> **What is expected**
From the entries below, return only the lines starting at the one that contains "Connectivité USB-C tout-en-un" and ending at the one that contains "que ponga en riesgo tu vida", exactly as they stand.

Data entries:
- - - - -

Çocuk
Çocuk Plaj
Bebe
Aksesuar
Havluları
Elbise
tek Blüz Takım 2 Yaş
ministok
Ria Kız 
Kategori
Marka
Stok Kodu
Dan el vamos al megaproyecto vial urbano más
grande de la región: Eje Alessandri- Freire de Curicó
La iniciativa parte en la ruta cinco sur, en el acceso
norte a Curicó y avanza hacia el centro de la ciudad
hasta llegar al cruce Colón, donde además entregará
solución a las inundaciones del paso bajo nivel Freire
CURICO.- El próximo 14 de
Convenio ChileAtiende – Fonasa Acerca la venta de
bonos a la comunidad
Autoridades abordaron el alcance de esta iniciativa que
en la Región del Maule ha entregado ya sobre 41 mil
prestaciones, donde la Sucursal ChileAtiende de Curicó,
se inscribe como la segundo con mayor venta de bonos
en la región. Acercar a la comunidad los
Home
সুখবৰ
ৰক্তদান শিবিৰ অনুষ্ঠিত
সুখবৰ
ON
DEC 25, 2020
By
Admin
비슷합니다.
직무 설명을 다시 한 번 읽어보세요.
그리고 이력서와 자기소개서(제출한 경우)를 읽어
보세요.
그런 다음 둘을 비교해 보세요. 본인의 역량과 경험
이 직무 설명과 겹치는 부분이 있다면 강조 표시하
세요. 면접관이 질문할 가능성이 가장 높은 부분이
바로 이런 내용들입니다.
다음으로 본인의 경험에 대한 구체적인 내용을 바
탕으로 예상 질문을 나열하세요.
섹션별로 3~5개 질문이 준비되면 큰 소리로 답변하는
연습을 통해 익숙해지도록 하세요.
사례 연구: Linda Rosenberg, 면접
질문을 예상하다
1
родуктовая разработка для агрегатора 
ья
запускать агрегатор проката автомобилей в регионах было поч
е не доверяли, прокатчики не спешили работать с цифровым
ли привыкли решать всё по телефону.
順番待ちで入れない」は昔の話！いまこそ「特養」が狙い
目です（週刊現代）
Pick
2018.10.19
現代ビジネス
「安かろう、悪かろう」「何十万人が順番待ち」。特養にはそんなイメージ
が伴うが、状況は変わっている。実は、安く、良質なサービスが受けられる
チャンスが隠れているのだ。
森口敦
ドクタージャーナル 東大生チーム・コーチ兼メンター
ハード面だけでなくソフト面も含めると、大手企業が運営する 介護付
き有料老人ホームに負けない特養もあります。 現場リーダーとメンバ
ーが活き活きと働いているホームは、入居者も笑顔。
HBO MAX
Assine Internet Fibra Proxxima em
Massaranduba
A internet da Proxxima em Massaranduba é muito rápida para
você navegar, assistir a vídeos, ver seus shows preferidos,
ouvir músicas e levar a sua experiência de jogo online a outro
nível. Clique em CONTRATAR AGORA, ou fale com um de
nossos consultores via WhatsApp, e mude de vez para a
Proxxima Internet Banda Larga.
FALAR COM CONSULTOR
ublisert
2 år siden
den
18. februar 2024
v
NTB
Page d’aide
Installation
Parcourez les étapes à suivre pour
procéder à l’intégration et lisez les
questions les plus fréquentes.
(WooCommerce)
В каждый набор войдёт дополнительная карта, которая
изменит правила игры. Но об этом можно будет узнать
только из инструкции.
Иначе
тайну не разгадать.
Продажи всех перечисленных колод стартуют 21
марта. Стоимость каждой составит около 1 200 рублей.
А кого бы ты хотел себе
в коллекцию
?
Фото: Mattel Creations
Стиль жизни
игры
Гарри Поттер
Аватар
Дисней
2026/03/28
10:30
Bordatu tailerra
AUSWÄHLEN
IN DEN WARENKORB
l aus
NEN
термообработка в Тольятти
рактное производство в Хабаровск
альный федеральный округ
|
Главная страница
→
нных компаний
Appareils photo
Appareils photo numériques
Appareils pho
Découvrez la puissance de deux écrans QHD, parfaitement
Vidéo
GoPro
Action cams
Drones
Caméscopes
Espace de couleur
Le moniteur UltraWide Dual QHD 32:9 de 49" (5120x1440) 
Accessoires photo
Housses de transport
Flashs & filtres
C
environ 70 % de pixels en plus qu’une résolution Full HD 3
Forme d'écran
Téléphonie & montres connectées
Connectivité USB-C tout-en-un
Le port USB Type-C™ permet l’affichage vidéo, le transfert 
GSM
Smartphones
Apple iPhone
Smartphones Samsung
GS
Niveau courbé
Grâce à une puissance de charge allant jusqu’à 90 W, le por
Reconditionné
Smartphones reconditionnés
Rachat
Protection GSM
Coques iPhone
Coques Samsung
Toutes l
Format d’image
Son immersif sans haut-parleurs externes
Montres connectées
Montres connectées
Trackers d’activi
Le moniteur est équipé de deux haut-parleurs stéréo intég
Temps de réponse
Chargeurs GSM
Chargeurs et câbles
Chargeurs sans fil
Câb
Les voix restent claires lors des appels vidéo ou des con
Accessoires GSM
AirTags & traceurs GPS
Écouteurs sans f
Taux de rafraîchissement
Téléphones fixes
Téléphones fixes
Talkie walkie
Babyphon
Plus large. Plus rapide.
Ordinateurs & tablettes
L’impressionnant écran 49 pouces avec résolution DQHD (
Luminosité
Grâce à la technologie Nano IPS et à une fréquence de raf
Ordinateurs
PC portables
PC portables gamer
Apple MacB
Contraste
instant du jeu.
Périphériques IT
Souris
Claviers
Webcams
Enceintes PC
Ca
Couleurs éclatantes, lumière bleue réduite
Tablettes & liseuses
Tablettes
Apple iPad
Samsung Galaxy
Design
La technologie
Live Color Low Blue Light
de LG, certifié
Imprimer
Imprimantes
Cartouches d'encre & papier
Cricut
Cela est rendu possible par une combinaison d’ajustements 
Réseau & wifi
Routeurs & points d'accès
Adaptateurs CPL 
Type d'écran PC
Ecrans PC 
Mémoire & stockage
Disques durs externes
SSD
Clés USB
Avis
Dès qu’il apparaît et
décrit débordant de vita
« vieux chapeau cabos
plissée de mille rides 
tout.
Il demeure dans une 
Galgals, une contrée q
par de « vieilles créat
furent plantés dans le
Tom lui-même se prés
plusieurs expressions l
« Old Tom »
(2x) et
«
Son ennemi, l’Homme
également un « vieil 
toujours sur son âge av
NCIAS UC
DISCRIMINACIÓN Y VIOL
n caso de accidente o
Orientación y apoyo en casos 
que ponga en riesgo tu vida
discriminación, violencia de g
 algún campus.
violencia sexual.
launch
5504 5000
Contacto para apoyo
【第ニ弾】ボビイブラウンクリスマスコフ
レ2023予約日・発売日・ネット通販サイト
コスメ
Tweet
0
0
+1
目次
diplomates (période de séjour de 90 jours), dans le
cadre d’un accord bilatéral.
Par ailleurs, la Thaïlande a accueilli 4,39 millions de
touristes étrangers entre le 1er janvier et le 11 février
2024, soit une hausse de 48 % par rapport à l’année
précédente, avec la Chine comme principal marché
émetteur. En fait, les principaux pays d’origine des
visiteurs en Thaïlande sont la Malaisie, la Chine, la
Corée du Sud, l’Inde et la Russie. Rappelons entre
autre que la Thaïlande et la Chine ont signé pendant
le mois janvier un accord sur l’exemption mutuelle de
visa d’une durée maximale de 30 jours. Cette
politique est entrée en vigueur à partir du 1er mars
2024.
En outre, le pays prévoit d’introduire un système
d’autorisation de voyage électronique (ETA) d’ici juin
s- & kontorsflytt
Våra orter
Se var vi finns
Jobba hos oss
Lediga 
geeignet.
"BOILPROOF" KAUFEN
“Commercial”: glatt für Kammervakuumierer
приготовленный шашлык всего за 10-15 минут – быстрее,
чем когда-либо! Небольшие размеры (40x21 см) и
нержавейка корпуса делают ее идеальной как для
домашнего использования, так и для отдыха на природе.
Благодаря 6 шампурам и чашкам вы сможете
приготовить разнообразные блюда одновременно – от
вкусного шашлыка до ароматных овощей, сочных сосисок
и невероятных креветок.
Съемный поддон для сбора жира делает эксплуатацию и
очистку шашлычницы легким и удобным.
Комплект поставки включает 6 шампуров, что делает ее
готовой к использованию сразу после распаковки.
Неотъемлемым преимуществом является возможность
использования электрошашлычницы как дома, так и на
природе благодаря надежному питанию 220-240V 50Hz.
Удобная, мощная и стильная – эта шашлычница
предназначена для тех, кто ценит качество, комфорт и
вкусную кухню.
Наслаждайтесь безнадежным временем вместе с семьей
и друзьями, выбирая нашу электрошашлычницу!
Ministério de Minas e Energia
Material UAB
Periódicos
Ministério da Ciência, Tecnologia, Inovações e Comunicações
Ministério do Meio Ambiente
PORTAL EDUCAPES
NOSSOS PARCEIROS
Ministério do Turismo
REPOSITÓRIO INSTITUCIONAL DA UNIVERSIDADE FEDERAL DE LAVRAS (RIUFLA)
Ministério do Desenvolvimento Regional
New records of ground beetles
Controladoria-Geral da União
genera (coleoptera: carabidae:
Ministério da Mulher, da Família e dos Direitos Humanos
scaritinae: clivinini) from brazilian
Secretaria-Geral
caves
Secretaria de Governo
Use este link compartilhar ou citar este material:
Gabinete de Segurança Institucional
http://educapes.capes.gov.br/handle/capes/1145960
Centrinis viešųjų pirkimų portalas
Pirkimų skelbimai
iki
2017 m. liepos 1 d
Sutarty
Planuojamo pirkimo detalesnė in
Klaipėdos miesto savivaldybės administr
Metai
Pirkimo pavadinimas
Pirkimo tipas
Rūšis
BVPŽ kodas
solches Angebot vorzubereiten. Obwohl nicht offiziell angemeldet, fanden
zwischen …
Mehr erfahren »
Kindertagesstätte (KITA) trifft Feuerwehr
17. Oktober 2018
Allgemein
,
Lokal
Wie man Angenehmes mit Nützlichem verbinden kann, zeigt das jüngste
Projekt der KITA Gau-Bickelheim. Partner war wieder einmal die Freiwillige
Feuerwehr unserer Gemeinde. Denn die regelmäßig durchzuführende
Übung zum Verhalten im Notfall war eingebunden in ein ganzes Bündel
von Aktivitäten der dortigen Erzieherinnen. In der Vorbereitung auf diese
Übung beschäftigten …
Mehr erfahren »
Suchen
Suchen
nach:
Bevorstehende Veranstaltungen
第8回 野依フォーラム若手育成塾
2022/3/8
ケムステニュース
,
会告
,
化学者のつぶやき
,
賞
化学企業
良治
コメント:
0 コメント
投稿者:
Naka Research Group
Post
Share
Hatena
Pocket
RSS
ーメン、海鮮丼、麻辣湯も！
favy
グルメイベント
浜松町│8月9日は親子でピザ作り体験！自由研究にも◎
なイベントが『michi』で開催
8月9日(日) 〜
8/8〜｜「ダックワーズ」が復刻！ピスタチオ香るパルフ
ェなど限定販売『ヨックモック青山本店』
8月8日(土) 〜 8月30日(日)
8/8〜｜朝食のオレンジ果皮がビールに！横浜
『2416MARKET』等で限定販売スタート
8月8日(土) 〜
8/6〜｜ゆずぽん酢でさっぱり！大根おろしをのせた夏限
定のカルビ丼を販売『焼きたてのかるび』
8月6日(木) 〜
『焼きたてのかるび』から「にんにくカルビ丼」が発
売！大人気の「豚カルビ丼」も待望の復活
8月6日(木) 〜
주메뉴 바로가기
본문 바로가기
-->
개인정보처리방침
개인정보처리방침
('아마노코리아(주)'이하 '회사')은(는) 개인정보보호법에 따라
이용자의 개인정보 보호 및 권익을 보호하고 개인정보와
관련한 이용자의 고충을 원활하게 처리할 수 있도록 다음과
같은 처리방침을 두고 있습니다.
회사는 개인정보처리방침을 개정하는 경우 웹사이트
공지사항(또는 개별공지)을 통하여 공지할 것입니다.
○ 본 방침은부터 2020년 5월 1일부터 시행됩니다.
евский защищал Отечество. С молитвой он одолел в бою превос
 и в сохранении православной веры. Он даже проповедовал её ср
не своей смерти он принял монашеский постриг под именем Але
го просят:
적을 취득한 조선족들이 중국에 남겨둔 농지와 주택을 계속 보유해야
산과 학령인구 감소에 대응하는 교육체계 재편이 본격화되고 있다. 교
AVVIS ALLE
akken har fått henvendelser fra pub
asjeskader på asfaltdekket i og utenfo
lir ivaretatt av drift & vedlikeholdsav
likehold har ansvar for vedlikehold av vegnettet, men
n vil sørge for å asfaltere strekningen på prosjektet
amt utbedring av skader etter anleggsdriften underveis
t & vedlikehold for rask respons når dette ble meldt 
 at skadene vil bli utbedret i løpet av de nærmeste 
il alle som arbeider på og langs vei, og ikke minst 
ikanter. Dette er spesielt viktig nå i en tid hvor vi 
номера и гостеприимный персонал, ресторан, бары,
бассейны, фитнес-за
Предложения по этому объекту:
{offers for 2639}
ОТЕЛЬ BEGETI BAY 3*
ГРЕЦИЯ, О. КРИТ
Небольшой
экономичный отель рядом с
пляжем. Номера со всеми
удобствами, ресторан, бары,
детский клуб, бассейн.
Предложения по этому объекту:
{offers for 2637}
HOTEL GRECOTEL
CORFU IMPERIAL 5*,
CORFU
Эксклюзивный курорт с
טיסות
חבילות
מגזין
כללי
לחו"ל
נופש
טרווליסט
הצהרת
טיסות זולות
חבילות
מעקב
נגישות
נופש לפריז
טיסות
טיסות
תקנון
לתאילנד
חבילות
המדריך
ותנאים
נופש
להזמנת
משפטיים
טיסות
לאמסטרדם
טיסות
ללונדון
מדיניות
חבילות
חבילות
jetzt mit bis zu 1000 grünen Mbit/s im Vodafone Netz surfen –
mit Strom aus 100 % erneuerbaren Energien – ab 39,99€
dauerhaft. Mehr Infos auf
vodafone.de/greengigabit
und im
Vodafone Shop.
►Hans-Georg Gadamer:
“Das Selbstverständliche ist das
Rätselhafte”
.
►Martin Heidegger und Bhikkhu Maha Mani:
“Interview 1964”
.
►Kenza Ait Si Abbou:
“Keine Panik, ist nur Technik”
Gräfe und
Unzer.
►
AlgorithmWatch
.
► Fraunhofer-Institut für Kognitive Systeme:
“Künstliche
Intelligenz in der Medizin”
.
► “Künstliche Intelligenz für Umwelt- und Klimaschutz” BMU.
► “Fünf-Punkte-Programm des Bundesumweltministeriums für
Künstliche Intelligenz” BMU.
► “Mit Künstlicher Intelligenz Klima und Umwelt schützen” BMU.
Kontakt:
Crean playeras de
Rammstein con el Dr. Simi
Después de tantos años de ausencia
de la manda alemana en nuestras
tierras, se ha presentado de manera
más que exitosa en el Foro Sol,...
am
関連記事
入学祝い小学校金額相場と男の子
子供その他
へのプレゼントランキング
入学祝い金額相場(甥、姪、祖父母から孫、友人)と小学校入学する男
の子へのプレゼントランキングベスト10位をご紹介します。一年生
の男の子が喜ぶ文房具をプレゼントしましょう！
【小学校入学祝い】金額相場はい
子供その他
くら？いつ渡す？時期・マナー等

- - - - -

> **Response to the exercise**
Connectivité USB-C tout-en-un
Le port USB Type-C™ permet l’affichage vidéo, le transfert 
GSM
Smartphones
Apple iPhone
Smartphones Samsung
GS
Niveau courbé
Grâce à une puissance de charge allant jusqu’à 90 W, le por
Reconditionné
Smartphones reconditionnés
Rachat
Protection GSM
Coques iPhone
Coques Samsung
Toutes l
Format d’image
Son immersif sans haut-parleurs externes
Montres connectées
Montres connectées
Trackers d’activi
Le moniteur est équipé de deux haut-parleurs stéréo intég
Temps de réponse
Chargeurs GSM
Chargeurs et câbles
Chargeurs sans fil
Câb
Les voix restent claires lors des appels vidéo ou des con
Accessoires GSM
AirTags & traceurs GPS
Écouteurs sans f
Taux de rafraîchissement
Téléphones fixes
Téléphones fixes
Talkie walkie
Babyphon
Plus large. Plus rapide.
Ordinateurs & tablettes
L’impressionnant écran 49 pouces avec résolution DQHD (
Luminosité
Grâce à la technologie Nano IPS et à une fréquence de raf
Ordinateurs
PC portables
PC portables gamer
Apple MacB
Contraste
instant du jeu.
Périphériques IT
Souris
Claviers
Webcams
Enceintes PC
Ca
Couleurs éclatantes, lumière bleue réduite
Tablettes & liseuses
Tablettes
Apple iPad
Samsung Galaxy
Design
La technologie
Live Color Low Blue Light
de LG, certifié
Imprimer
Imprimantes
Cartouches d'encre & papier
Cricut
Cela est rendu possible par une combinaison d’ajustements 
Réseau & wifi
Routeurs & points d'accès
Adaptateurs CPL 
Type d'écran PC
Ecrans PC 
Mémoire & stockage
Disques durs externes
SSD
Clés USB
Avis
Dès qu’il apparaît et
décrit débordant de vita
« vieux chapeau cabos
plissée de mille rides 
tout.
Il demeure dans une 
Galgals, une contrée q
par de « vieilles créat
furent plantés dans le
Tom lui-même se prés
plusieurs expressions l
« Old Tom »
(2x) et
«
Son ennemi, l’Homme
également un « vieil 
toujours sur son âge av
NCIAS UC
DISCRIMINACIÓN Y VIOL
n caso de accidente o
Orientación y apoyo en casos 
que ponga en riesgo tu vida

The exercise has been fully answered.